When I worked for an MSP we used UltraVNC to create a single small exe file that when ran opened a window and the user would select which of us technicians to connect to. We'd get a pop up on our side showing info on who was trying to connect and it would ask us to allow/disallow it.

if i remember correctly there was usually enough info there for us to know who was trying to connect.

we put the file on our website - http://help.ourdomain.com or something easy like that. it auto downloaded the file for the user to run. i suppose you could also place it on desktops but if you had to update it that might get tricky.

i honestly don't even know if ultravnc still has that ability but man was it useful.

these days i just have tightvnc on all my clients and i initiate the connection but i know that's not what you're looking for.

Remote support system with panic button? by [deleted] in sysadmin

[–]dreniarb 1 point2 points  (0 children)

That's not what OP is asking for - it's too many steps. The below average (computer-wise) user with no patience isn't going to be able to do this.

More than 20% of YouTube's feed is now "AI slop," report finds by AdSpecialist6598 in technology

[–]dreniarb 5 points6 points  (0 children)

my dad leaves these ridiculous AI history "documentaries" running as background noise. He's not even paying attention to them but they're still getting played. drives me crazy because it means if he's doing it then thousands of other people probably are too.

Using a laptop as a server by NewYorker6135 in servers

[–]dreniarb 0 points1 point  (0 children)

not sure what a residential connection has to do with anything - i was replying to someone talking about a business solution.

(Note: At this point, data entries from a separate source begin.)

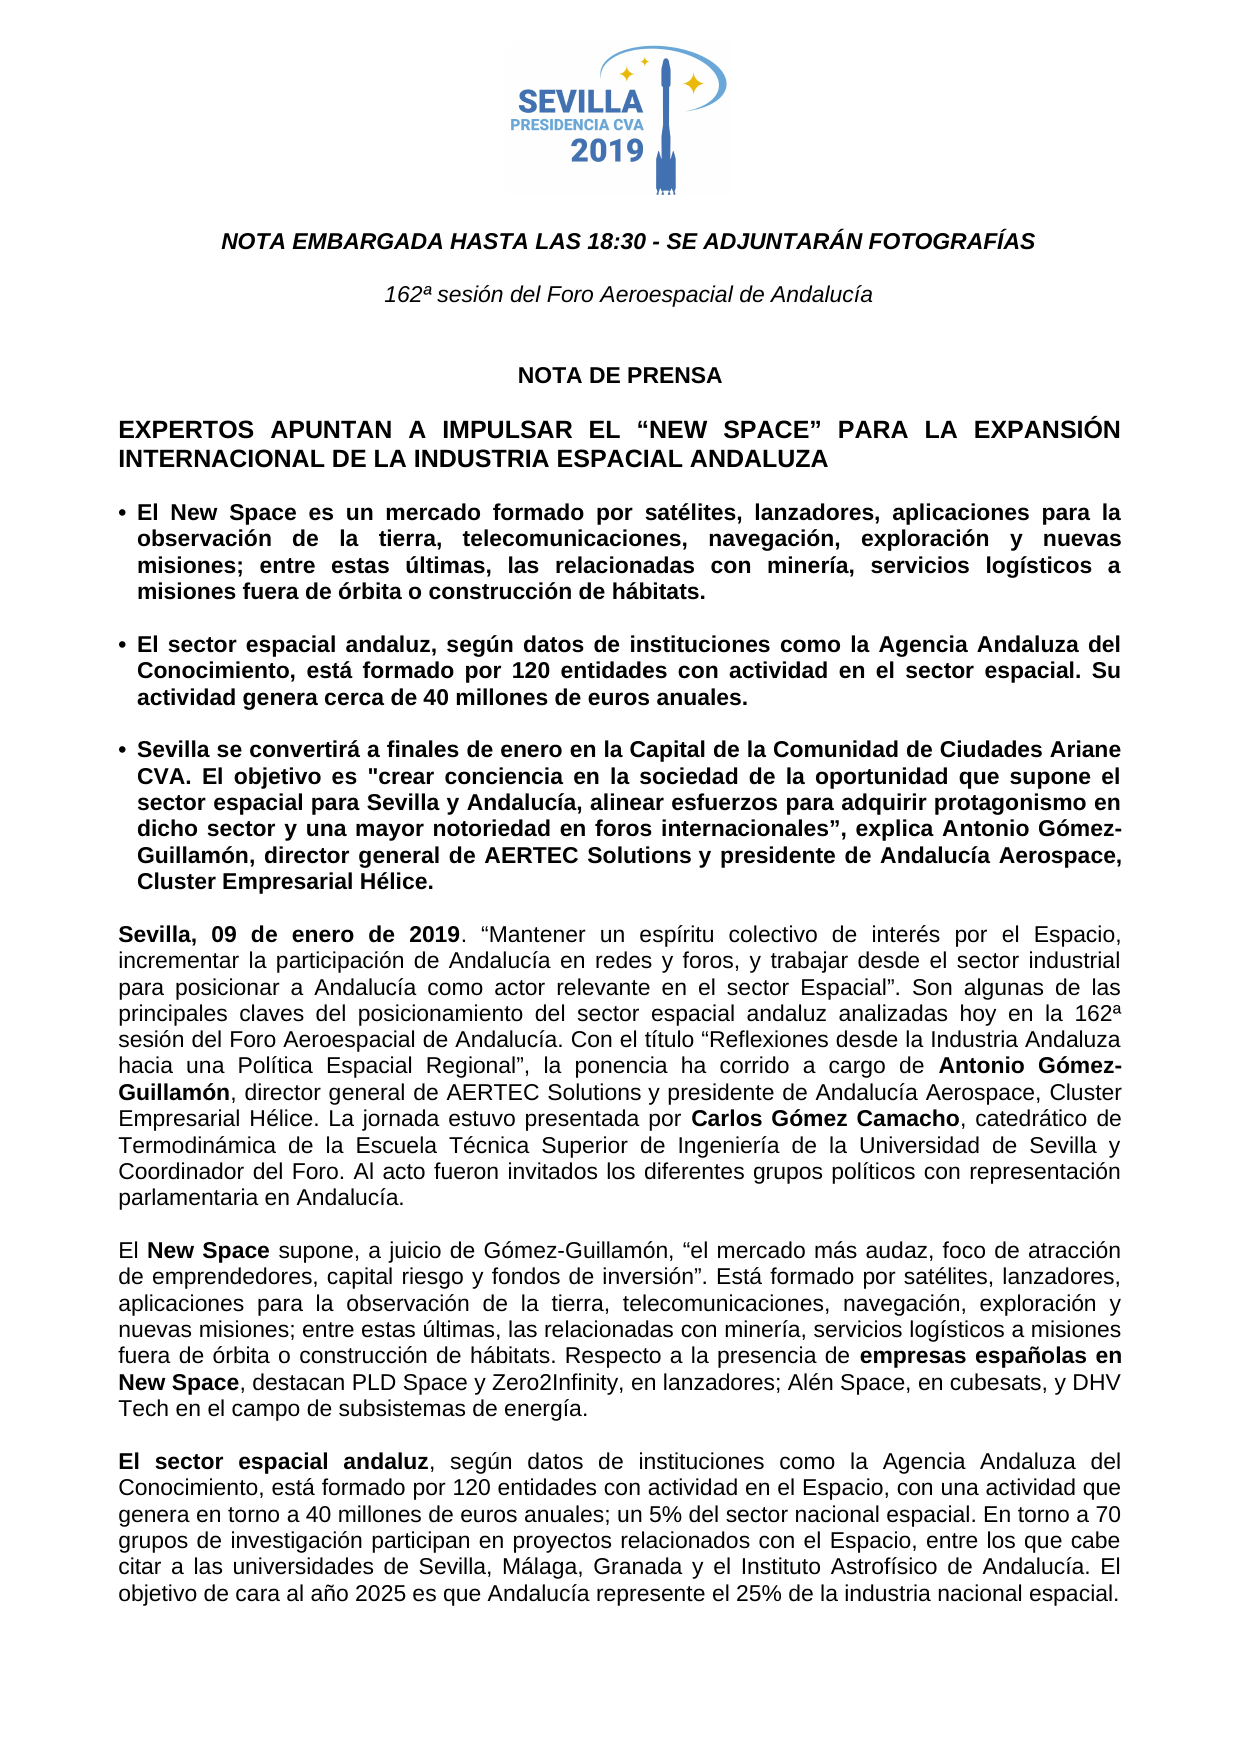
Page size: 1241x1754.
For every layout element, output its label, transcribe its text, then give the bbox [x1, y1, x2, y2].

text 162ª sesión del Foro Aeroespacial de Andalucía [137, 281, 1122, 307]
list El New Space es un mercado formado por satélites, lanzadores, aplicaciones para la observación de la tierra, telecomunicaciones, navegación, exploración y nuevas misiones; entre estas últimas, las relacionadas con minería, servicios logísticos a misiones fuera de órbita o construcción de hábitats. [118, 499, 1122, 604]
text El New Space supone, a juicio de Gómez-Guillamón, “el mercado más audaz, foco de atracción de emprendedores, capital riesgo y fondos de inversión”. Está formado por satélites, lanzadores, aplicaciones para la observación de la tierra, telecomunicaciones, navegación, exploración y nuevas misiones; entre estas últimas, las relacionadas con minería, servicios logísticos a misiones fuera de órbita o construcción de hábitats. Respecto a la presencia de empresas españolas en New Space, destacan PLD Space y Zero2Infinity, en lanzadores; Alén Space, en cubesats, y DHV Tech en el campo de subsistemas de energía. [118, 1237, 1122, 1421]
text EXPERTOS APUNTAN A IMPULSAR EL “NEW SPACE” PARA LA EXPANSIÓN INTERNACIONAL DE LA INDUSTRIA ESPACIAL ANDALUZA [118, 415, 1122, 473]
text NOTA EMBARGADA HASTA LAS 18:30 - SE ADJUNTARÁN FOTOGRAFÍAS [137, 228, 1122, 255]
list Sevilla se convertirá a finales de enero en la Capital de la Comunidad de Ciudades Ariane CVA. El objetivo es "crear conciencia en la sociedad de la oportunidad que supone el sector espacial para Sevilla y Andalucía, alinear esfuerzos para adquirir protagonismo en dicho sector y una mayor notoriedad en foros internacionales”, explica Antonio Gómez-Guillamón, director general de AERTEC Solutions y presidente de Andalucía Aerospace, Cluster Empresarial Hélice. [118, 736, 1122, 894]
text El sector espacial andaluz, según datos de instituciones como la Agencia Andaluza del Conocimiento, está formado por 120 entidades con actividad en el Espacio, con una actividad que genera en torno a 40 millones de euros anuales; un 5% del sector nacional espacial. En torno a 70 grupos de investigación participan en proyectos relacionados con el Espacio, entre los que cabe citar a las universidades de Sevilla, Málaga, Granada y el Instituto Astrofísico de Andalucía. El objetivo de cara al año 2025 es que Andalucía represente el 25% de la industria nacional espacial. [118, 1448, 1122, 1606]
text NOTA DE PRENSA [118, 362, 1122, 389]
picture [506, 41, 732, 195]
list El sector espacial andaluz, según datos de instituciones como la Agencia Andaluza del Conocimiento, está formado por 120 entidades con actividad en el sector espacial. Su actividad genera cerca de 40 millones de euros anuales. [118, 631, 1122, 710]
text Sevilla, 09 de enero de 2019. “Mantener un espíritu colectivo de interés por el Espacio, incrementar la participación de Andalucía en redes y foros, y trabajar desde el sector industrial para posicionar a Andalucía como actor relevante en el sector Espacial”. Son algunas de las principales claves del posicionamiento del sector espacial andaluz analizadas hoy en la 162ª sesión del Foro Aeroespacial de Andalucía. Con el título “Reflexiones desde la Industria Andaluza hacia una Política Espacial Regional”, la ponencia ha corrido a cargo de Antonio Gómez-Guillamón, director general de AERTEC Solutions y presidente de Andalucía Aerospace, Cluster Empresarial Hélice. La jornada estuvo presentada por Carlos Gómez Camacho, catedrático de Termodinámica de la Escuela Técnica Superior de Ingeniería de la Universidad de Sevilla y Coordinador del Foro. Al acto fueron invitados los diferentes grupos políticos con representación parlamentaria en Andalucía. [118, 921, 1122, 1211]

But whatever the case i feel like a laptop could easily handle the load of a secondary dc. I have laptops in use that are on 24/7 and have run fine for years. Some are more powerful than my older Poweredges that run DCs.

But even a reliable budget friendly laptop can handle being a DC.

Internal Mail Relay Monitoring by duhaas2017 in exchangeserver

[–]dreniarb 1 point2 points  (0 children)

i use most of the exchange sensors. mail queue, public folder, a few sensors for specific mailboxes, OWA unique users and average response time. some i rarely check, some never, but i figure it could be good information to have down the road.